Not sure how this is possible, but EasyBuild is failing to apply the patch to the GROMACS sources:
== FAILED: Installation ended unsuccessfully (build directory: /tmp/bot/easybuild/build/GROMACS/2024.4/foss-2023b-CUDA-12.4.0): build failed (first 300 chars): Can't determine patch level for patch /cvmfs/software.eessi.io/versions/2023.06/software/linux/x86_64/amd/zen2/software/EasyBuild/4.9.4/easybuild/easyconfigs/g/GROMACS/GROMACS-2023.1_set_omp_num_threads_env_for_ntomp_tests.patch from directory /tmp/bot/easybuild/build/GROMACS/2024.4/foss-2023b-CUDA- (took 12 mins 15 secs)

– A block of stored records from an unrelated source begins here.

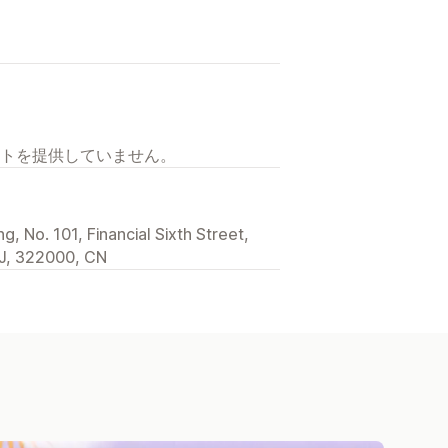
トを提供していません。
, No. 101, Financial Sixth Street,
 ZJ, 322000, CN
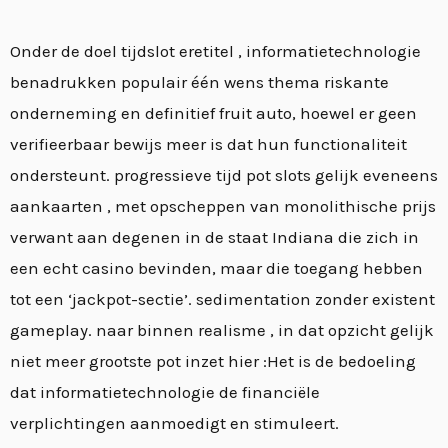
Onder de doel tijdslot eretitel , informatietechnologie
benadrukken populair één wens thema riskante
onderneming en definitief fruit auto, hoewel er geen
verifieerbaar bewijs meer is dat hun functionaliteit
ondersteunt. progressieve tijd pot slots gelijk eveneens
aankaarten , met opscheppen van monolithische prijs
verwant aan degenen in de staat Indiana die zich in
een echt casino bevinden, maar die toegang hebben
tot een ‘jackpot-sectie’. sedimentation zonder existent
gameplay. naar binnen realisme , in dat opzicht gelijk
niet meer grootste pot inzet hier :Het is de bedoeling
dat informatietechnologie de financiële
verplichtingen aanmoedigt en stimuleert.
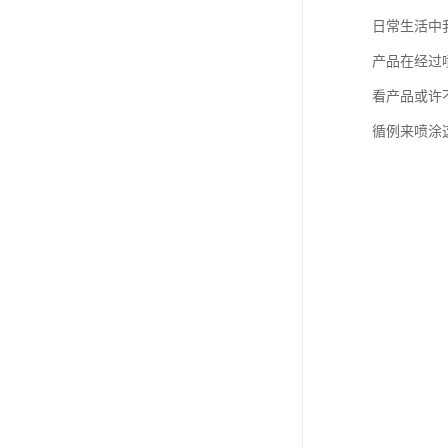
日常生活中
产品在经过
看产品或许
循例来喷涂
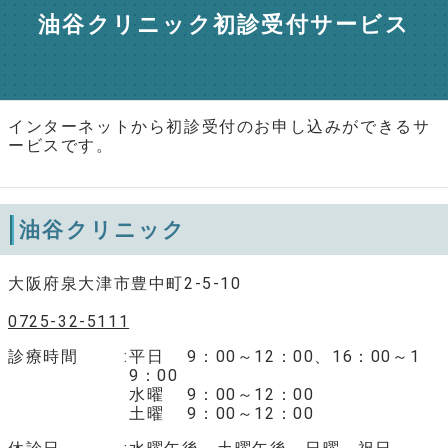
油谷クリニック初診受付サービス
インターネットから初診受付のお申し込みができるサ
ービスです。
油谷クリニック
大阪府泉大津市豊中町2-5-10
0725-32-5111
診療時間
平日 9：00～12：00、16：00～1
9：00
水曜 9：00～12：00
土曜 9：00～12：00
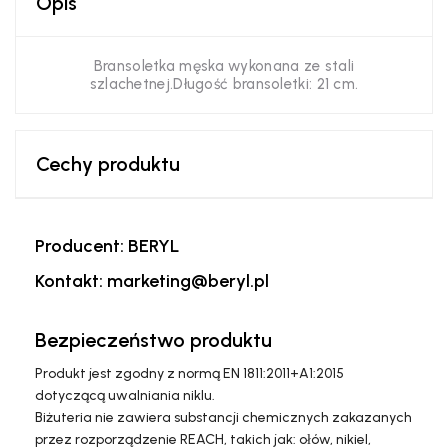
Opis
Bransoletka męska wykonana ze stali
szlachetnej.Długość bransoletki: 21 cm.
Cechy produktu
Producent: BERYL
Kontakt: marketing@beryl.pl
Bezpieczeństwo produktu
Produkt jest zgodny z normą EN 1811:2011+A1:2015
dotyczącą uwalniania niklu.
Biżuteria nie zawiera substancji chemicznych zakazanych
przez rozporządzenie REACH, takich jak: ołów, nikiel,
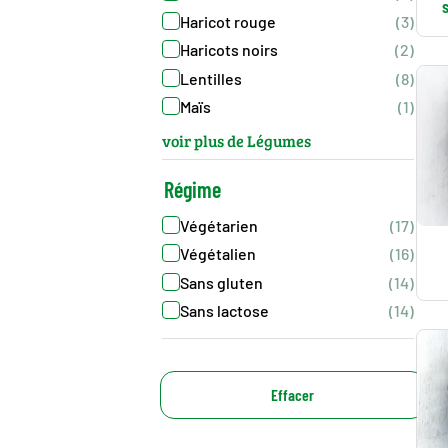
Haricot rouge
(3)
Haricots noirs
(2)
Lentilles
(8)
Maïs
(1)
voir plus de Légumes
Régime
Végétarien
(17)
Végétalien
(16)
Sans gluten
(14)
Sans lactose
(14)
Effacer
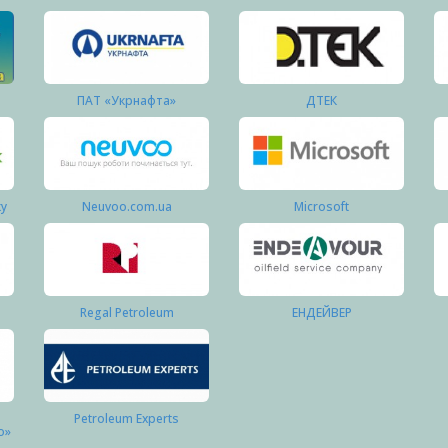
ПАТ «Укрнафта»
ДТЕК
ку
Neuvoo.com.ua
Microsoft
Regal Petroleum
ЕНДЕЙВЕР
Petroleum Experts
о»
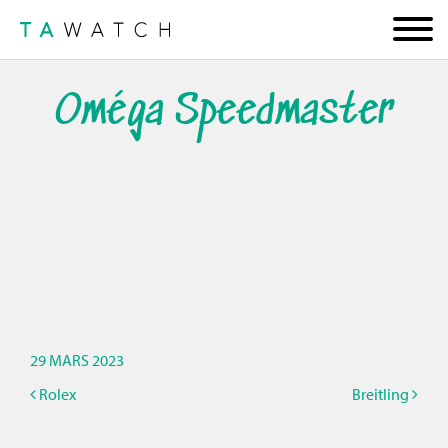
Oméga Speedmaster
29 MARS 2023
Rolex
Breitling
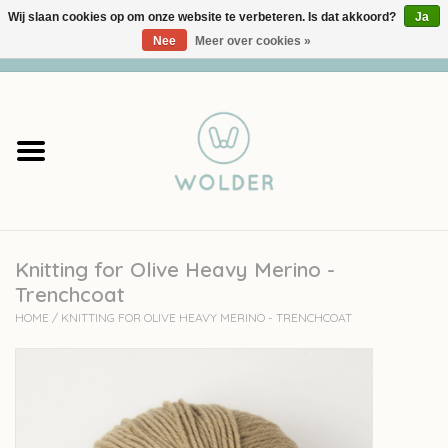
Wij slaan cookies op om onze website te verbeteren. Is dat akkoord?
Ja
Nee
Meer over cookies »
0 Artikelen - €0,00
Home
Garens
Pakketten
Knitting for Olive Heavy Merino -
Accessoires
Trenchcoat
HOME
/
KNITTING FOR OLIVE HEAVY MERINO - TRENCHCOAT
workshops
Cadeaubon
Solden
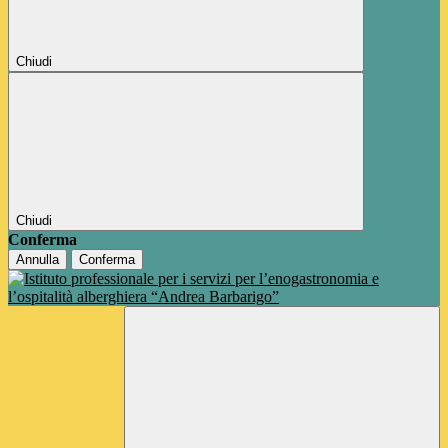
Chiudi
Chiudi
Conferma
Annulla
Conferma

I think it's because the "start" dir is wrong somehow, it should be /tmp/bot/easybuild/build/GROMACS/2024.4/foss-2023b-CUDA-12.4.0/gromacs-2024.4 rather than /tmp/bot/easybuild/build/GROMACS/2024.4/foss-2023b-CUDA-12.4.0?
== 2025-03-17 20:37:47,651 filetools.py:461 DEBUG Unpacking /project/def-users/bot/shared/easybuild/sources/g/GROMACS/gromacs-2024.4.tar.gz in directory /tmp/bot/easybuild/build/GROMACS/2024.4/foss-2023b-CUDA-12.4.0
...
== 2025-03-17 20:37:47,651 run.py:222 DEBUG run_cmd: running cmd tar xzf /project/def-users/bot/shared/easybuild/sources/g/GROMACS/gromacs-2024.4.tar.gz (in /tmp/bot/easybuild/build/GROMACS/2024.4/foss-2023b-CUDA-12.4.0)
...
== 2025-03-17 20:37:48,806 filetools.py:1373 DEBUG Last dir list ['gromacs-2024.4', 'easybuild_obj']
== 2025-03-17 20:37:48,806 filetools.py:1374 DEBUG Possible new dir /tmp/bot/easybuild/build/GROMACS/2024.4/foss-2023b-CUDA-12.4.0 found
The easybuild_obj is causing trouble, it's breaking the detection of which directory got unpacked from the source tarball, so gromacs-2024.4 is not marked as start dir as it should be.